__DATA SHOWN__:
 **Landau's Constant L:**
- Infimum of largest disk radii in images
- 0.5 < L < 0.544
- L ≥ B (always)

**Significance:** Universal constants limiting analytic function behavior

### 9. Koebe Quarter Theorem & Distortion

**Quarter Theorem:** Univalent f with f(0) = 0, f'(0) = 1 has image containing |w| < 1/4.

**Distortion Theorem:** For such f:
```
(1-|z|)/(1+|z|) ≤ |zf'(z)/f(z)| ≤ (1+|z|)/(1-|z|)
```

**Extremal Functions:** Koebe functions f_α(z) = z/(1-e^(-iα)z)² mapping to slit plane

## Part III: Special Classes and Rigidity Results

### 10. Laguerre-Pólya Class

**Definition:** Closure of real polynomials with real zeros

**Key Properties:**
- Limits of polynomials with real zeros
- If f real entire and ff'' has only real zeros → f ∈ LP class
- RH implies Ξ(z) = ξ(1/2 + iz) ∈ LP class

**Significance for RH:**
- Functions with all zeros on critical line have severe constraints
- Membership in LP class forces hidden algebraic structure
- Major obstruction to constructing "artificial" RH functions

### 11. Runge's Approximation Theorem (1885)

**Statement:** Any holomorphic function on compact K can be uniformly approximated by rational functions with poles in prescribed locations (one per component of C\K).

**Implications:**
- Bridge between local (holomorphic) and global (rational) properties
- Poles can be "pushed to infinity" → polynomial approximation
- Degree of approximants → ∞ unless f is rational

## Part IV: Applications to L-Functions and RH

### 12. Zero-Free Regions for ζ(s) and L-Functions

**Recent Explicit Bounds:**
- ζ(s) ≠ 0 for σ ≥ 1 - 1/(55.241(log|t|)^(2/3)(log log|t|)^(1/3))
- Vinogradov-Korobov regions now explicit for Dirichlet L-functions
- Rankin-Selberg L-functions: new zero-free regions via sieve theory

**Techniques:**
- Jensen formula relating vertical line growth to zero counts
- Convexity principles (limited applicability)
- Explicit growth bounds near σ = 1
---
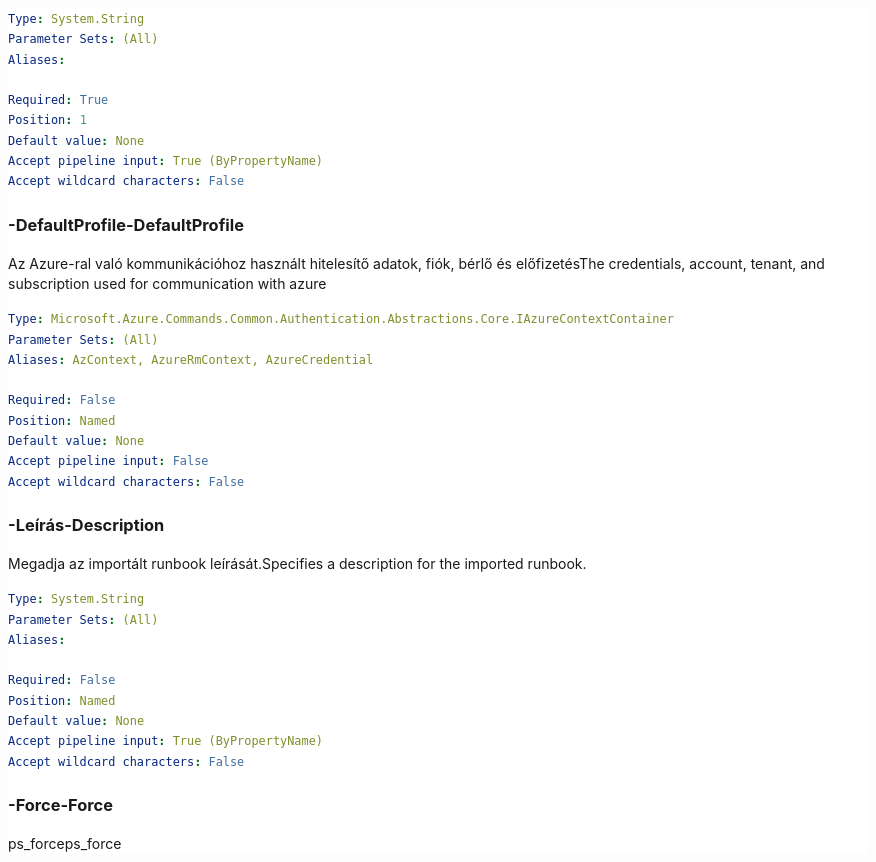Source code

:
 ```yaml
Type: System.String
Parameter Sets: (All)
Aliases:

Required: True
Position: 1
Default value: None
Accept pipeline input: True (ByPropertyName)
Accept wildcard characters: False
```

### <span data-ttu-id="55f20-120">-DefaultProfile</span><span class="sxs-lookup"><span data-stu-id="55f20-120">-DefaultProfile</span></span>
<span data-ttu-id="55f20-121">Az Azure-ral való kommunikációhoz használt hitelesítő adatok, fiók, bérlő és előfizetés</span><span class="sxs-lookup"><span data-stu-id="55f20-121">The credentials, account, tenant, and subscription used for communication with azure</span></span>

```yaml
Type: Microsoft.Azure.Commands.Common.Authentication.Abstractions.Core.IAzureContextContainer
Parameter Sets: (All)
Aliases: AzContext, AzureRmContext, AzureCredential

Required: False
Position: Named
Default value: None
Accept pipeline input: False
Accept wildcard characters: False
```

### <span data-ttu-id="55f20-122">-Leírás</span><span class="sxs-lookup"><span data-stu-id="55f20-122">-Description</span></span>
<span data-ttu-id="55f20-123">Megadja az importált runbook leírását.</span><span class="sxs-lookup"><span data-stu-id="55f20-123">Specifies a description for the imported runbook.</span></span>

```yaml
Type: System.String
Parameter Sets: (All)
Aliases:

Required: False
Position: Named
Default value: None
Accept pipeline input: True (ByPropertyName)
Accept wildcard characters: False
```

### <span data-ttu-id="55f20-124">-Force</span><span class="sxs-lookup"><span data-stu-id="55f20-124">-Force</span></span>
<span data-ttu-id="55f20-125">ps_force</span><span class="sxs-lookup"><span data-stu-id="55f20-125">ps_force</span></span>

__WHAT IS NEEDED__: Beginning at the line above with "- Poles can" and finishing at the line with "- Explicit growth bounds near σ = 1", return each line exactly and return nothing else.

__EXERCISE OUTPUT__:
- Poles can be "pushed to infinity" → polynomial approximation
- Degree of approximants → ∞ unless f is rational

## Part IV: Applications to L-Functions and RH

### 12. Zero-Free Regions for ζ(s) and L-Functions

**Recent Explicit Bounds:**
- ζ(s) ≠ 0 for σ ≥ 1 - 1/(55.241(log|t|)^(2/3)(log log|t|)^(1/3))
- Vinogradov-Korobov regions now explicit for Dirichlet L-functions
- Rankin-Selberg L-functions: new zero-free regions via sieve theory

**Techniques:**
- Jensen formula relating vertical line growth to zero counts
- Convexity principles (limited applicability)
- Explicit growth bounds near σ = 1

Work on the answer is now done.